Based on LangExtract v1.1.1 by Google. Ported to TypeScript with Gemini and Cloudflare Workers AI support.
Features
- Source grounding — every extraction maps back to exact character positions in the original text
- Sentence-aware chunking — three-strategy chunker that respects sentence boundaries
- Two-phase alignment — exact token matching + fuzzy fallback for robust source mapping
- Universal runtime — runs on Node.js 18+, Cloudflare Workers, Deno, and Bun
- Minimal dependencies — only
zodrequired; provider SDKs are optional - Interactive visualization — self-contained HTML with playback controls
- Provider plugins — built-in Gemini + Cloudflare, extensible for custom providers
Installation
npm install langextract-ts
# or
pnpm add langextract-tsFor Gemini support (optional):
npm install @google/genaiQuick Start
import { extract } from "langextract-ts";
const result = await extract(
"The patient takes Aspirin 81mg daily for heart health.",
{
promptDescription: "Extract all medications with their dosage and frequency.",
examples: [{
text: "She takes Lisinopril 10mg once daily.",
extractions: [{
extractionClass: "medication",
text: "Lisinopril",
attributes: { dosage: "10mg", frequency: "once daily" },
}],
}],
modelId: "gemini-2.0-flash",
apiKey: process.env.GOOGLE_API_KEY,
},
);
// result.extractions[0]:
// {
// extractionClass: "medication",
// text: "Aspirin",
// charInterval: { startPos: 18, endPos: 25 },
// alignmentStatus: "exact",
// attributes: { dosage: "81mg", frequency: "daily" },
// }With Cloudflare Workers AI
import { extract } from "langextract-ts";
const result = await extract(
"Romeo professes his love for Juliet in the famous balcony scene.",
{
promptDescription: "Extract all characters mentioned.",
examples: [{
text: "Hamlet speaks to Horatio.",
extractions: [{
extractionClass: "character",
text: "Hamlet",
}],
}],
modelId: "@cf/meta/llama-3.3-70b-instruct-fp8-fast",
apiKey: process.env.CF_API_TOKEN,
accountId: process.env.CF_ACCOUNT_ID,
},
);API
extract(input, options)
Main entry point. Accepts strings, URLs, or Document[].
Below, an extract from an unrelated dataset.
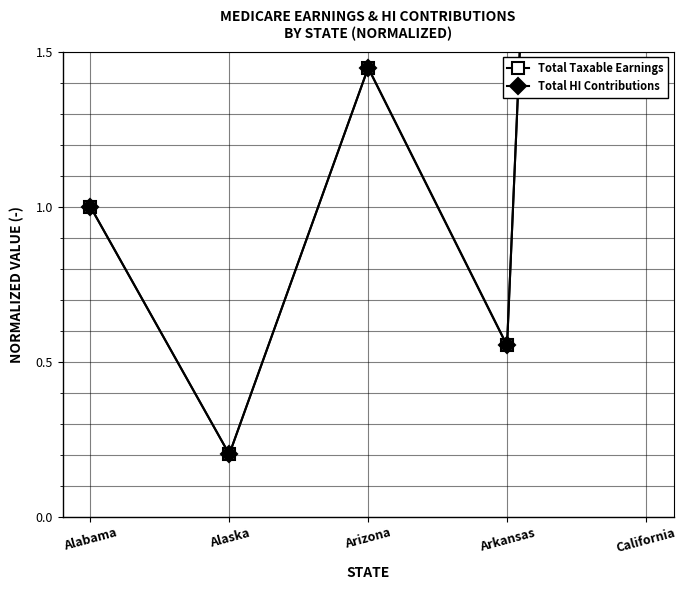

True or false: Total HI Contributions and Total Taxable Earnings cross at least once.

False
| Option | Default | Description |
|---|---|---|
| promptDescription | required | Task instructions for the LLM |
| examples | required | Few-shot examples |
| modelId | "gemini-2.0-flash" | Model identifier |
| apiKey | env var | Provider API key |
| maxCharBuffer | 1000 | Max characters per chunk |
| batchLength | 10 | Chunks per inference batch |
| maxWorkers | 10 | Concurrent requests |
| extractionPasses | 1 | Number of extraction passes |
| contextWindowChars | 0 | Cross-chunk context window |
| formatType | "json" | Output format ("json" or "yaml") |
Chunking
import { chunkDocument, createDocument } from "langextract-ts";
const doc = createDocument("Your long text here...");
for (const chunk of chunkDocument(doc, { maxCharBuffer: 500 })) {
console.log(chunk.text, chunk.charInterval);
}Tokenization
import { RegexTokenizer, UnicodeTokenizer } from "langextract-ts";
const tokenizer = new RegexTokenizer();
const { tokens } = tokenizer.tokenize("Hello world!");
// tokens: [{ text: "Hello", tokenType: "word", charInterval: { startPos: 0, endPos: 5 } }, ...]
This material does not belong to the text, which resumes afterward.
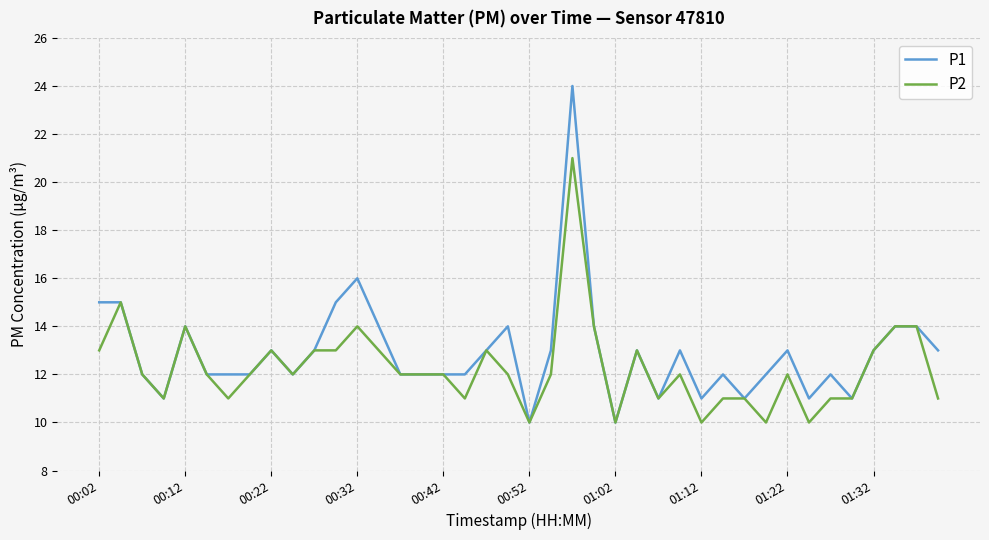

Rank the series by their maximum value, from lowest to highest.

P2, P1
// For CJK/international text:
const unicode = new UnicodeTokenizer();
const { tokens: cjkTokens } = unicode.tokenize("Hello 世界");Visualization
import { visualize } from "langextract-ts";
const html = visualize(annotatedDocument, {
title: "Medication Extraction",
animationSpeed: 1500,
});
// Save `html` to a file and open in browserCustom Providers
import { BaseLanguageModel, registerProvider } from "langextract-ts";
class MyProvider extends BaseLanguageModel {
async *infer(prompts) {
for (const prompt of prompts) {
const response = await myApi.call(prompt);
yield [{ output: response, score: 1.0 }];
}
}
}
registerProvider([/^my-model/], () => MyProvider, 20);Architecture
Input Text/URL
-> Tokenization (RegexTokenizer or UnicodeTokenizer)
-> Sentence-aware Chunking (3 strategies)
-> Few-shot Prompt Construction
-> Batched LLM Inference (concurrent with Semaphore)
-> JSON Parsing + Extraction
-> Two-phase Alignment (exact + fuzzy via SequenceMatcher)
-> AnnotatedDocument with CharInterval positionsRuntime Compatibility
| Runtime | Supported | Notes | |---|---|---| | Node.js 18+ | Yes | Full support | | Cloudflare Workers | Yes | Web APIs only | | Deno | Yes | V8-based | | Bun | Yes | JavaScriptCore |
License
Apache-2.0
This project is a derivative work of Google's LangExtract, originally licensed under Apache-2.0.